Winter, an occasional guest at Frank and Leaf’s remote cabin on Cape Breton Island in Nova Scotia, made home movies of the supposedly hard-edged photographer collecting, believe it or not, cute little heart-shaped stones; talking self-deprecatingly about the time he started a fire on a nearby hillside; and ruminating about his work. [View one of Winter’s never-before-seen films here.]

At one point, Frank tells Winter about an image he printed but ultimately cut from The Americans: It featured a young woman riding a horse at a rodeo in Casper, Wyoming. As Volpe wrote in the catalog that accompanies the Houston exhibit, the woman is “positioned elegantly and confidently, but her open mouth reveals a total lack of teeth. Frank deemed it ‘too cruel’ to include. He refused to use images in which his subjects were depicted ‘without any beauty around them.’” What drove Frank to make the next picture, Winter says, “was always curiosity and empathy. Not sympathy. Empathy.” 

The truth is that Frank wanted to make art more than anything else and he didn’t have time for quotidian crap—paperwork, people—that got in the way. As Winter told me, “He was intolerant of people who tried to use him or use his work to make their own points. He could spot them in two seconds. If they called him, he just wouldn’t pick up the phone. To him they were distractions.” So maybe instead of “reclusive,” he was actually being protective.

Reading The Americans as pure critique, says Volpe, “is such a one-dimensional way of looking at it.

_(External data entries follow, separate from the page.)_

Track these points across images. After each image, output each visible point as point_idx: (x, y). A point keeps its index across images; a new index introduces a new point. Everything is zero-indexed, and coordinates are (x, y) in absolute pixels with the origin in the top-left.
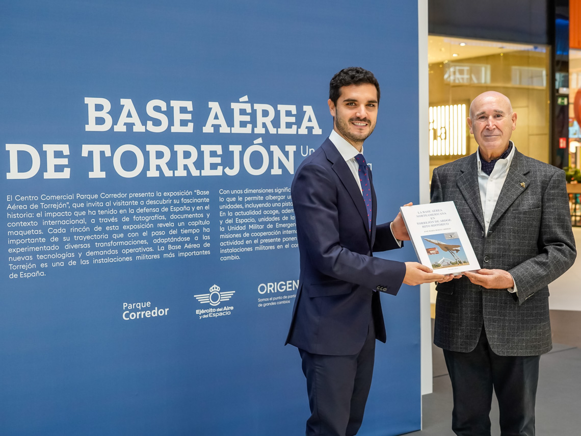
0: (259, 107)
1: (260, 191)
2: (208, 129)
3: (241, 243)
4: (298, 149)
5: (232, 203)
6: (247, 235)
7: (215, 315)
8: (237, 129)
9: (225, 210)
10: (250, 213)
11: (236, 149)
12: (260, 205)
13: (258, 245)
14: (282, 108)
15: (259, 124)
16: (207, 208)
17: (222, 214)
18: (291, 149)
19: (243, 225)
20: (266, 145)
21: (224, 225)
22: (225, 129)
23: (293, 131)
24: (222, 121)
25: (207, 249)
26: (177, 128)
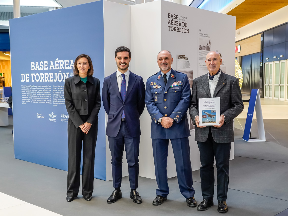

There just much more to it.” After all, in Frank’s first book, Black White and Things, of which only three copies were originally produced, he included a quote from the French aviator Antoine de Saint-Exupery, who wrote The Little Prince: “It is only with the heart that one can see rightly/What is essential is invisible to the eye.”  

“He wants people to be fair and kind. And when they aren’t doing that, he gets disappointed. That’s where the critique comes in.”

Lisa Volpe

Frank, she told me, has “these conflicting emotions of hope and despair that are see-sawing all over the place in his work. Those are the polar emotions for Frank. It’s not all despair; there’s an element of hope in his photos.” What, I asked Volpe, are his hopes? “He wants people to be fair and kind. And when they aren’t doing that, he gets disappointed. That’s where the critique comes in.” Volpe continued: “One of the things that struck me as I was collecting as much of Frank’s writings as I could—you know, his letters, all of the things he wrote about The Americans—is that the most common words he uses when he’s describing this project are hope and love.” 

But no one should mistake Frank’s sense of hope and love for sappy and sentimental. Not in his photographs, not in his life. In 2008, a Vanity Fair writer accompanies an aging Frank and Leaf on a trip to China. At one point, the writer asks Frank if he’d like to see a picture of his baby. The great photographer responds, “Why should I want to see that?”